But anyone who has tried to make it work on the village margins knows the economy of reality. The 10-year progression to a company town with a transient population is entirely possible in Revelstoke, even if intentions are good and direct flights keep landing. Building community strength as lifts and condos rise is a paradox no locality has dialed, even one swelling with such local pride. The natural emotion is to root for the hometown, yet it’s also rational to brace for an impact this town seems keen to feel.
“It’ll be more like when I moved to Whistler,” Pearcey says. “When I moved to Whistler, I wasn’t thinking of buying a house, I was thinking about doing Late 180s and Backside 720s and Rodeo Flips. That’s what the kids moving here are thinking about. If they want to buy, there is nothing to buy around here. But if you’ve got money, you’re in. There are defi - nitely people bitching about their taxes and that nobody is going to be able to afford to live in this town. But before it was just a little piss-ant town, and now there is something.”

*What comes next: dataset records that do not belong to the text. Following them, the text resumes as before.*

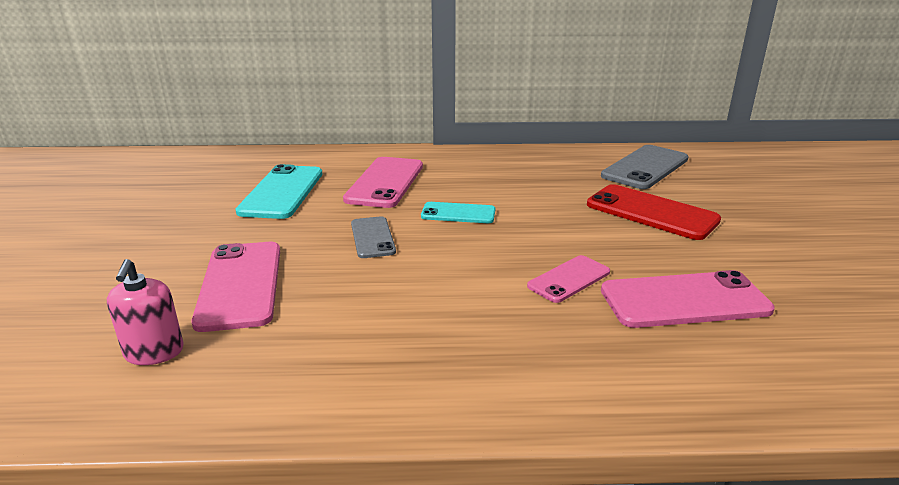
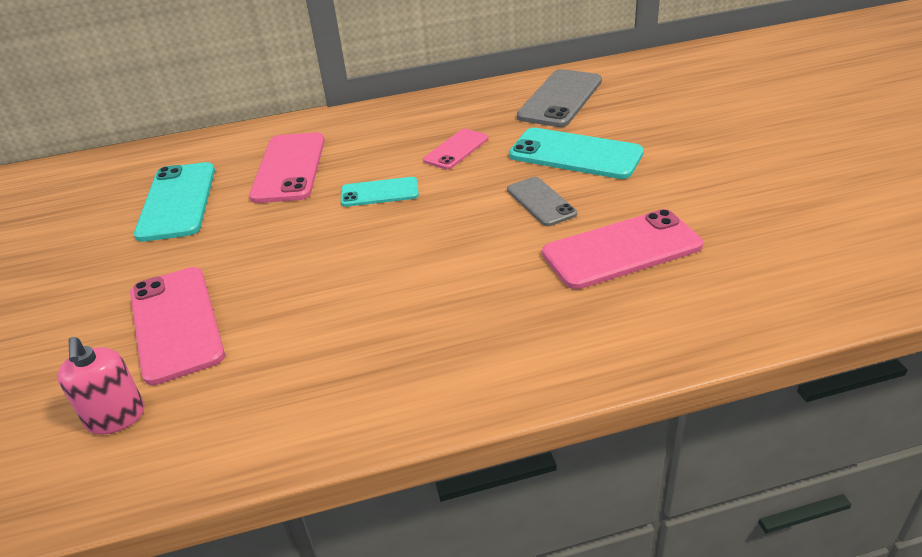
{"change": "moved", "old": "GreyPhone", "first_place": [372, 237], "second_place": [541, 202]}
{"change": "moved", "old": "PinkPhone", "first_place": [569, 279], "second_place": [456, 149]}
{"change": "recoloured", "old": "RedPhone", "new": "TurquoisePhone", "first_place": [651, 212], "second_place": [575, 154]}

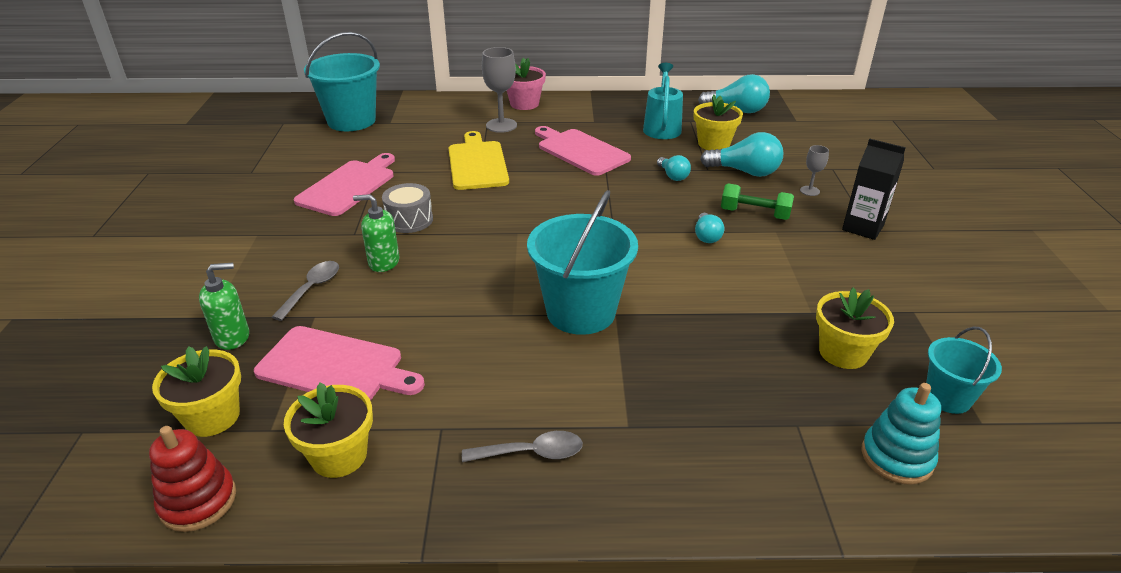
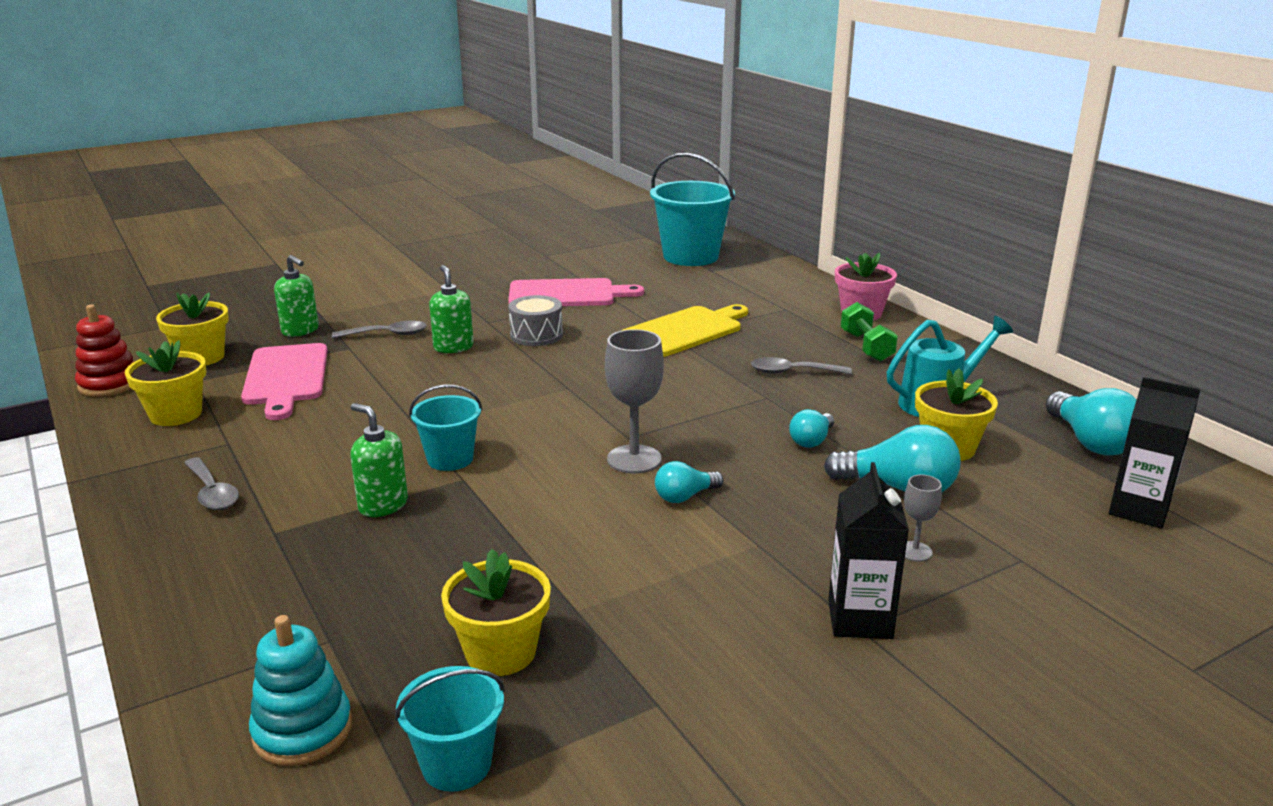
{"change": "moved", "old": "GreyGoblet", "first_place": [501, 125], "second_place": [634, 459]}
{"change": "resized", "old": "TurquoiseBucket", "first_place": [581, 312], "second_place": [450, 459], "factor": 0.55}
{"change": "replaced", "old": "PinkCuttingBoard", "new": "GreySpoon", "first_place": [580, 151], "second_place": [792, 372]}
{"change": "turned", "old": "TurquoiseLightBulb", "first_place": [745, 172], "second_place": [898, 488], "degrees": -60}
{"change": "moved", "old": "GreenDumbbell", "first_place": [754, 214], "second_place": [866, 346]}
{"change": "added", "new": "GreenSoapDispenser", "second_place": [383, 505]}
{"change": "added", "new": "BlackCarton", "second_place": [1139, 510]}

On Sunday, Edgers and I scrap for leftovers on Vertigo ridge and strike out south while comically falling for lack of legs. We grab one last Oso (a great local coffee) at the lodge, where every weekend seat is filled. With the dusting cleared and cars lined up out of eyeshot down the road, we don’t feel guilty calling it at noon. As we change out of boots in the shadow of new construction, a young shred with Ontario plates and a car packed to the windows hints at what might come next. Fresh with optimism but short on cash, he asks to clip our media tickets, foreshadowing that the next chapter in Revelstoke may be a story we all know by heart.